What to say about this movie, yes it is happening, more as we like to know of. It is a movie about a predator (paedophile), and Alice, one of the predators victims. And yes the story could been taken from the everyday life and is about the pain that follows the rest of the victims life. Most victims in this case Alice, lives are damaged. Well played by Emily VanCamp and Ana Mulvoy-Ten. Michael Nyqvist who plays the predator is doing a good job, but something is missing. The parts where the predator is grooming Alice, are very simplified. It does not show the patients (many month's)and how subtle the predators are working and kneading their victims physical and psychological, everyday one inch closer, everyday decreasing the proprietary space between adult and child, like a predator does on a deer.
An interesting and believable story taken out from the everyday life.
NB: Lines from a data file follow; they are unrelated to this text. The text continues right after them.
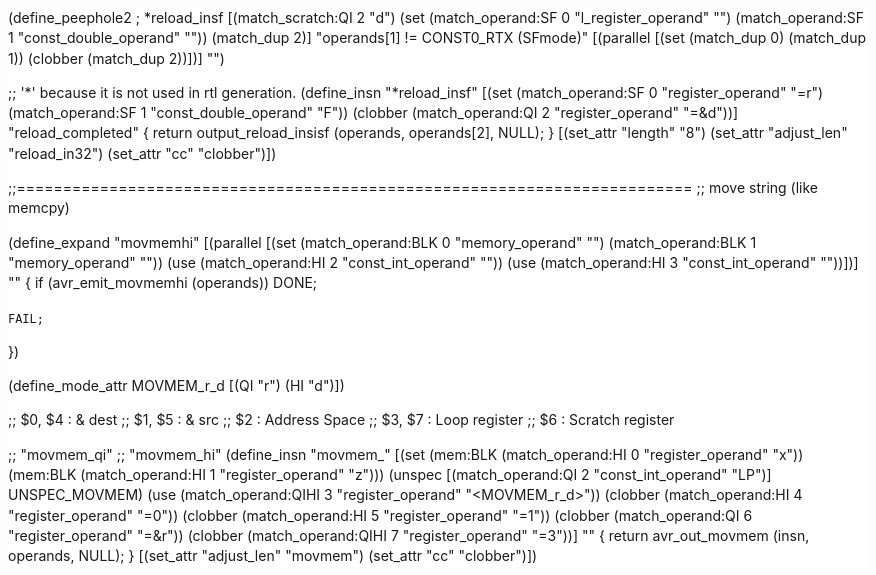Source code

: (define_peephole2 ; *reload_insf
  [(match_scratch:QI 2 "d")
   (set (match_operand:SF 0 "l_register_operand" "")
        (match_operand:SF 1 "const_double_operand" ""))
   (match_dup 2)]
  "operands[1] != CONST0_RTX (SFmode)"
  [(parallel [(set (match_dup 0) 
                   (match_dup 1))
              (clobber (match_dup 2))])]
  "")

;; '*' because it is not used in rtl generation.
(define_insn "*reload_insf"
  [(set (match_operand:SF 0 "register_operand" "=r")
        (match_operand:SF 1 "const_double_operand" "F"))
   (clobber (match_operand:QI 2 "register_operand" "=&d"))]
  "reload_completed"
  {
    return output_reload_insisf (operands, operands[2], NULL);
  }
  [(set_attr "length" "8")
   (set_attr "adjust_len" "reload_in32")
   (set_attr "cc" "clobber")])

;;=========================================================================
;; move string (like memcpy)

(define_expand "movmemhi"
  [(parallel [(set (match_operand:BLK 0 "memory_operand" "")
                   (match_operand:BLK 1 "memory_operand" ""))
              (use (match_operand:HI 2 "const_int_operand" ""))
              (use (match_operand:HI 3 "const_int_operand" ""))])]
  ""
  {
    if (avr_emit_movmemhi (operands))
      DONE;
    
    FAIL;
  })

(define_mode_attr MOVMEM_r_d [(QI "r")
                              (HI "d")])

;; $0, $4 : & dest
;; $1, $5 : & src
;; $2     : Address Space
;; $3, $7 : Loop register
;; $6     : Scratch register

;; "movmem_qi"
;; "movmem_hi"
(define_insn "movmem_<mode>"
  [(set (mem:BLK (match_operand:HI 0 "register_operand" "x"))
        (mem:BLK (match_operand:HI 1 "register_operand" "z")))
   (unspec [(match_operand:QI 2 "const_int_operand"     "LP")]
           UNSPEC_MOVMEM)
   (use (match_operand:QIHI 3 "register_operand"       "<MOVMEM_r_d>"))
   (clobber (match_operand:HI 4 "register_operand"     "=0"))
   (clobber (match_operand:HI 5 "register_operand"     "=1"))
   (clobber (match_operand:QI 6 "register_operand"     "=&r"))
   (clobber (match_operand:QIHI 7 "register_operand"   "=3"))]
  ""
  {
    return avr_out_movmem (insn, operands, NULL);
  }
  [(set_attr "adjust_len" "movmem")
   (set_attr "cc" "clobber")])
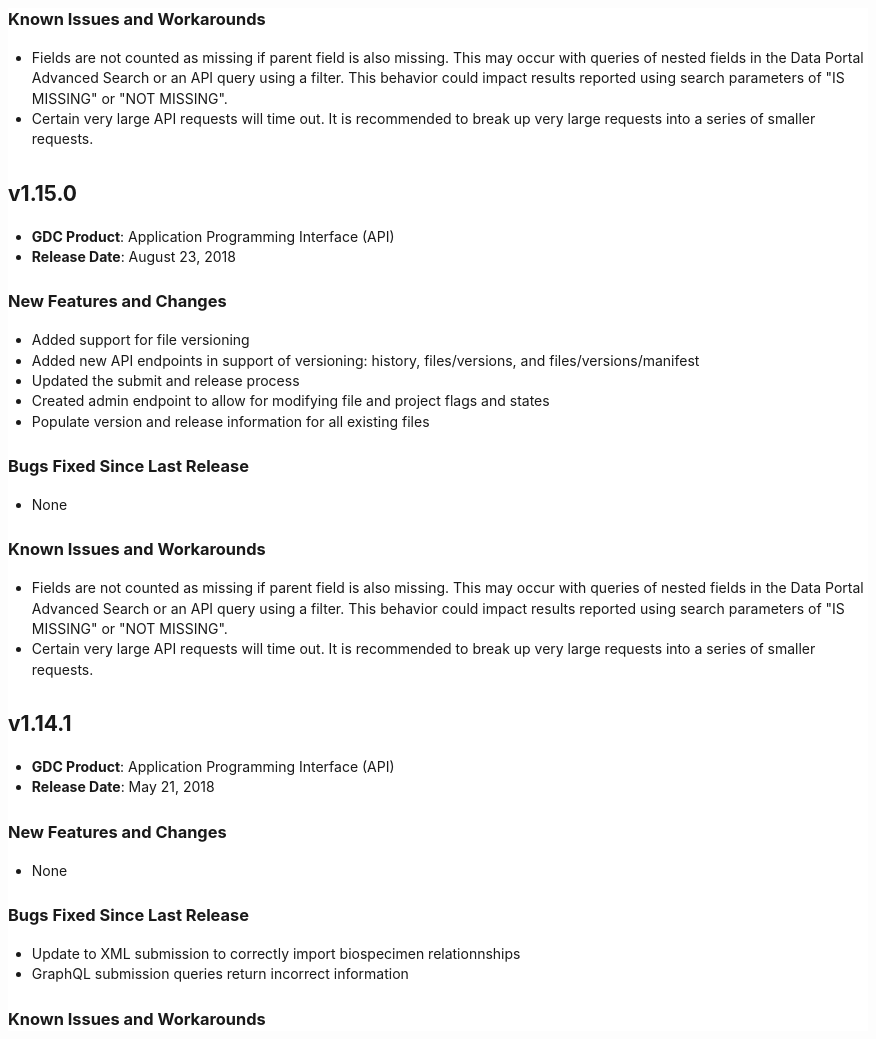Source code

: ### Known Issues and Workarounds

* Fields are not counted as missing if parent field is also missing.  This may occur with queries of nested fields in the Data Portal Advanced Search or an API query using a filter.  This behavior could impact results reported using search parameters of "IS MISSING" or "NOT MISSING". 
* Certain very large API requests will time out.  It is recommended to break up very large requests into a series of smaller requests. 




## v1.15.0

* __GDC Product__: Application Programming Interface (API)
* __Release Date__: August 23, 2018

### New Features and Changes

* Added support for file versioning 
* Added new API endpoints in support of versioning: history, files/versions, and files/versions/manifest  
* Updated the submit and release process 
* Created admin endpoint to allow for modifying file and project flags and states 
* Populate version and release information for all existing files 

### Bugs Fixed Since Last Release

* None

### Known Issues and Workarounds

* Fields are not counted as missing if parent field is also missing.  This may occur with queries of nested fields in the Data Portal Advanced Search or an API query using a filter.  This behavior could impact results reported using search parameters of "IS MISSING" or "NOT MISSING". 
* Certain very large API requests will time out.  It is recommended to break up very large requests into a series of smaller requests. 


## v1.14.1

* __GDC Product__: Application Programming Interface (API)
* __Release Date__: May 21, 2018

### New Features and Changes

* None

### Bugs Fixed Since Last Release

* Update to XML submission to correctly import biospecimen relationnships 
* GraphQL submission queries return incorrect information 

### Known Issues and Workarounds
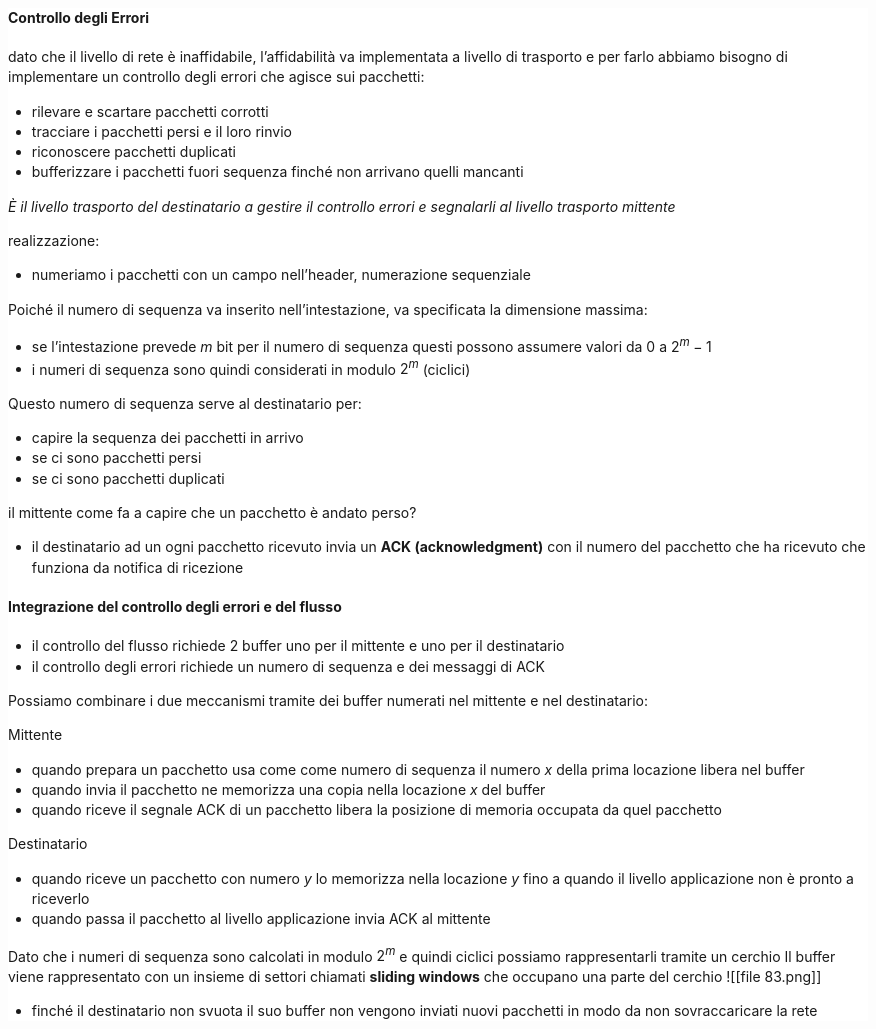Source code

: #### Controllo degli Errori
dato che il livello di rete è inaffidabile, l’affidabilità va implementata a livello di trasporto e per farlo abbiamo bisogno di implementare un controllo degli errori che agisce sui pacchetti:
- rilevare e scartare pacchetti corrotti
- tracciare i pacchetti persi e il loro rinvio
- riconoscere pacchetti duplicati
- bufferizzare i pacchetti fuori sequenza finché non arrivano quelli mancanti

*È il livello trasporto del destinatario a gestire il controllo errori e segnalarli al livello trasporto mittente*

realizzazione:
- numeriamo i pacchetti con un campo nell’header, numerazione sequenziale

Poiché il numero di sequenza va inserito nell’intestazione, va specificata la dimensione massima:
- se l’intestazione prevede $m$ bit per il numero di sequenza questi possono assumere valori da $0$ a $2^m−1$
- i numeri di sequenza sono quindi considerati in modulo $2^m$ (ciclici)

Questo numero di sequenza serve al destinatario per:
- capire la sequenza dei pacchetti in arrivo
- se ci sono pacchetti persi
- se ci sono pacchetti duplicati

il mittente come fa a capire che un pacchetto è andato perso?
- il destinatario ad un ogni pacchetto ricevuto invia un **ACK (acknowledgment)** con il numero del pacchetto che ha ricevuto che funziona da notifica di ricezione

#### Integrazione del controllo degli errori e del flusso
- il controllo del flusso richiede 2 buffer uno per il mittente e uno per il destinatario
- il controllo degli errori richiede un numero di sequenza e dei messaggi di ACK

Possiamo combinare i due meccanismi tramite dei buffer numerati nel mittente e nel destinatario:

Mittente
- quando prepara un pacchetto usa come come numero di sequenza il numero $x$ della prima locazione libera nel buffer
- quando invia il pacchetto ne memorizza una copia nella locazione $x$ del buffer
- quando riceve il segnale ACK di un pacchetto libera la posizione di memoria occupata da quel pacchetto

Destinatario
- quando riceve un pacchetto con numero $y$ lo memorizza nella locazione $y$ fino a quando il livello applicazione non è pronto a riceverlo
- quando passa il pacchetto al livello applicazione invia ACK al mittente

Dato che i numeri di sequenza sono calcolati in modulo $2^m$ e quindi ciclici possiamo rappresentarli tramite un cerchio
Il buffer viene rappresentato con un insieme di settori chiamati **sliding windows** che occupano una parte del cerchio
![[file 83.png]]

- finché il destinatario non svuota il suo buffer non vengono inviati nuovi pacchetti in modo da non sovraccaricare la rete


[^1]: Alternativamente al metodo POST, possiamo usare il GET inserendo i dati del form nell’URL richiesto: `www.sito.com/animalsearch?moneys&banana`
[^2]: Quindi se ad esempio richiediamo la pagina `www.amazon.com`:
[^3]: ![[file 55.png]]
[^4]: serve a:
[^5]: - **DNS:**  
[^6]: - `nslookup www.di.uniroma1.it` - per cercare nei server DNS impostati di default gli indirizzi associati a `www.di.uniroma1.ti`
[^7]: si riferisce alla gestione del tempo e dei ritardi nella trasmissione dei dati tra due punti in una rete
[^8]: 1. **Multiplexing e Demultiplexing**: si riferiscono alla gestione dei dati
[^9]: un **socket TCP** è un **endpoint** per una connessione di rete che utilizza il protocollo **TCP (Transmission Control Protocol)**
[^10]: _sending window_, è un concetto fondamentale nei protocolli affidabili come **Go-Back-N** e **Sliding Window**, usati per controllare **quanti pacchetti** un mittente può **inviare senza dover aspettare gli ACK** dal destinatario
[^11]: La coda di spedizione (send buffer) è una **memoria nel lato mittente** dove vengono conservati temporaneamente i segmenti trasmessi ma non ancora confermati (ACK)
It presents a young woman with a weak character whose life is a mess. She seems to be stressed constantly and not being able to go on with her life because of a deep emotional trauma during childhood.The film explores the emotional aspect of the human character and how getting stuck in the past leads to absence of future. Alice is a synonym of an introvert. Despite her hurried life she makes no progress and seems to be standing still. She works hard but she's not successful. She knows what she wants from life but she doesn't do anything to get it. She has built a wall around herself to shield her from the outside world because she's afraid of it.Aside from the actors love as a two-faced feeling also plays a role in this film. Its first act is to disappoint to a level that everything after that is stereotyped as deceitful and untrustworthy. Then it transitions with the main character to show its other face that can tear down the walls someone intentionally built to prevent the future to come in.This film shows the wonderful things that can happen when you open your mind, stop existing in the past and start living today for the future.